Sustainable land-use planning and management in drylands prone to desertification should focus on vegetation, soil and water conservation strategies which are ecologically sound and agricultural practices which are economically viable, taking fully into consideration traditional knowledge and the participation of the local population.

Prevention of involuntary desertification-induced migration should rely on the promotion of sustainable agriculture and range management in arid lands through the provision of financing, technology, capacity-building and economic incentives.

Regional planning should harmonize agricultural production with the development of small and medium-scale towns in rural areas. Furthermore urgent attention should be given to better understanding of the dynamic relationship between population, migration and desertification.

Legislative, institutional and regulatory measures should be pursued to reform land tenure, conservation codes, harvesting, land use and water management practices, and should further empower local rural communities to enable them to participate in the recommended changes in land management.

There is no need to review the legal status and regulatory regime governing the ever-growing number of environmental migrants and displaced persons and to identify options fore their protection and relief, helping returnees and assisting others with their integration into host communities.

Action priorities

The relationship between environmental degradation and migration is important, complex, yet little understood.
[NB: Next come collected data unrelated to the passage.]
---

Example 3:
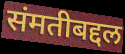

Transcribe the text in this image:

संमतीबद्दल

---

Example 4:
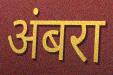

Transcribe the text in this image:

अंबरा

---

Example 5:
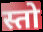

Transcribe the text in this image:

स्तो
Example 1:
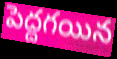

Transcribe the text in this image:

పెద్దగయిన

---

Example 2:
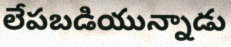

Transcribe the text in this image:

లేపబడియున్నాడు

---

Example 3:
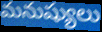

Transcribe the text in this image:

మనుష్యులు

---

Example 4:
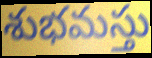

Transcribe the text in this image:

శుభమస్తు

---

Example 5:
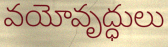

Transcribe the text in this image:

వయోవృద్ధులు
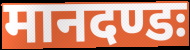
मानदण्डः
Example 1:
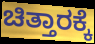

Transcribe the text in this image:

ಚಿತ್ತಾರಕ್ಕೆ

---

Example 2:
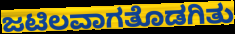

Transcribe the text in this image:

ಜಟಿಲವಾಗತೊಡಗಿತು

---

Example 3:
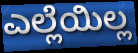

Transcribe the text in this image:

ಎಲ್ಲೆಯಿಲ್ಲ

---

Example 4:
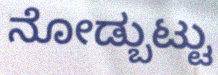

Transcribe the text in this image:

ನೋಡ್ಬುಟ್ಟು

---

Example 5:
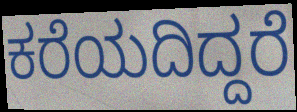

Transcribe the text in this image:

ಕರೆಯದಿದ್ದರೆ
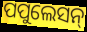
ପପୁଲେସନ୍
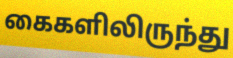
கைகளிலிருந்து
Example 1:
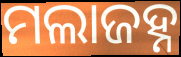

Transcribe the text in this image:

ମଲାଜହ୍ନ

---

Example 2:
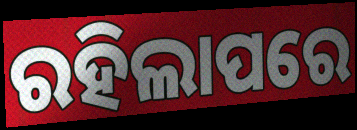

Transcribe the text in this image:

ରହିଲାପରେ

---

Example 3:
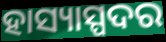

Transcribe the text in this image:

ହାସ୍ୟାସ୍ପଦର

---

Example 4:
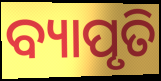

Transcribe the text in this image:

ବ୍ୟାପୃତି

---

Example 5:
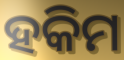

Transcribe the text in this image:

ହକିମ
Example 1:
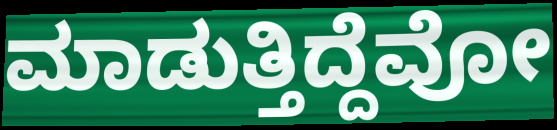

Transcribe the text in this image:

ಮಾಡುತ್ತಿದ್ದೆವೋ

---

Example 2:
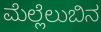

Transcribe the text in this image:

Further research and investigation of desertification as both a cause and a consequence of displacement and cross-border migrations should thus be pursued through programmes facilitating the exchange of technical and scientific data and the constant monitoring of the process.
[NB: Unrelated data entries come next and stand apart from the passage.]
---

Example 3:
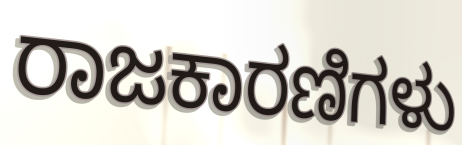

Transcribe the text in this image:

ರಾಜಕಾರಣಿಗಳು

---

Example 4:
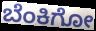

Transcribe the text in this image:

ಬೆಂಕಿಗೋ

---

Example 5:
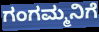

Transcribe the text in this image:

ಗಂಗಮ್ಮನಿಗೆ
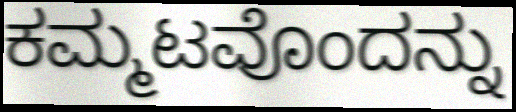
ಕಮ್ಮಟವೊಂದನ್ನು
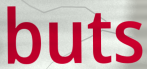
buts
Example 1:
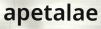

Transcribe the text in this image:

apetalae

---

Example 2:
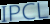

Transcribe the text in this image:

IPCL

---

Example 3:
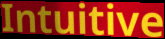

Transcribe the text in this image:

Intuitive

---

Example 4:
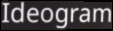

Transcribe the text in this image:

Ideogram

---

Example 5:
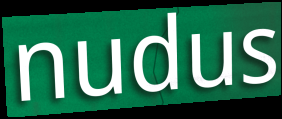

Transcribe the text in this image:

nudus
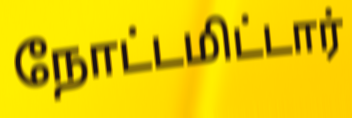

Such programmes should encourage comparative studies between affected regions with different cultural and economic constraints, establish and historical perspective and foster environmental education and training initiatives in affected areas, with a view towards developing successful models.

Research on desertification-induced population movements should seed to disaggregate primary factors motivating migration, should quantify and analyse size, geographic origin, frequency of displacement, gender and age data and patterns of resource use in arid land.
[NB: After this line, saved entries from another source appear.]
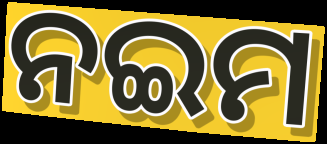
ନଇମ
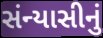
સંન્યાસીનું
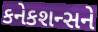
કનેકશન્સને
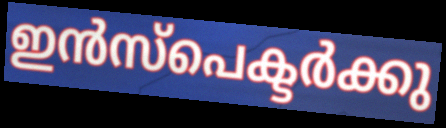
ഇൻസ്പെക്ടർക്കു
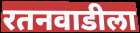
रतनवाडीला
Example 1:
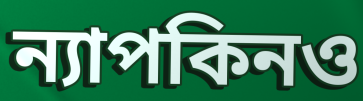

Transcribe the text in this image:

ন্যাপকিনও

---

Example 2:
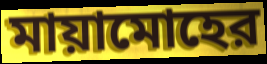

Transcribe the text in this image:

মায়ামোহের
Surveys of dryland ecosystems should investigate the correlation between desertification, poverty and migration and become part of an early-warning system for humanitarian crises in the making.

Prospective analyses of existing or future conflict potential should include a careful assessment of the differences between temporary flight and permanent migration; and between internally displaced persons, crossboundary and transcontinental migrations.

Research should be translated into policy-oriented training and dissemination programmes that bring into focus adapted technologies and biotechnologies meeting long-term ecological and climatological constraints and other priority matters.

In conclusion

Faithful to the concept of a global environment, and aware of the crucial interactions between socio-economic factors and major environmental problems the participants of the International Symposium of Almeria are convinced that the challenge of desertification must be addressed in a comprehensive manner, taking also into account the complex issue of environmentally related migrations.

The Symposium believes that fundamental to the issue of desertification and migration is the fact that many people with to be able to have the freedom to stay at home, on their land, in their own culture. This is particularly the case to provide the family with stability. The Symposium believes that the corollary of the recognized right of freedom of movements is the right to remain.

The Symposium recommends that the negotiation process of the Convention to Combat Desertification give greater attention to the phenomenon of desertification-induced migration, at the local, regional and global levels.

Finally, the participants of the Almeria Symposium not with pleasure that Spain, being itself affected by desertification and owing to its geographic location and cultural links with many affected countries in the world: is offering to contribute concretely to a more effective fight against desertification within the framework of the Convention.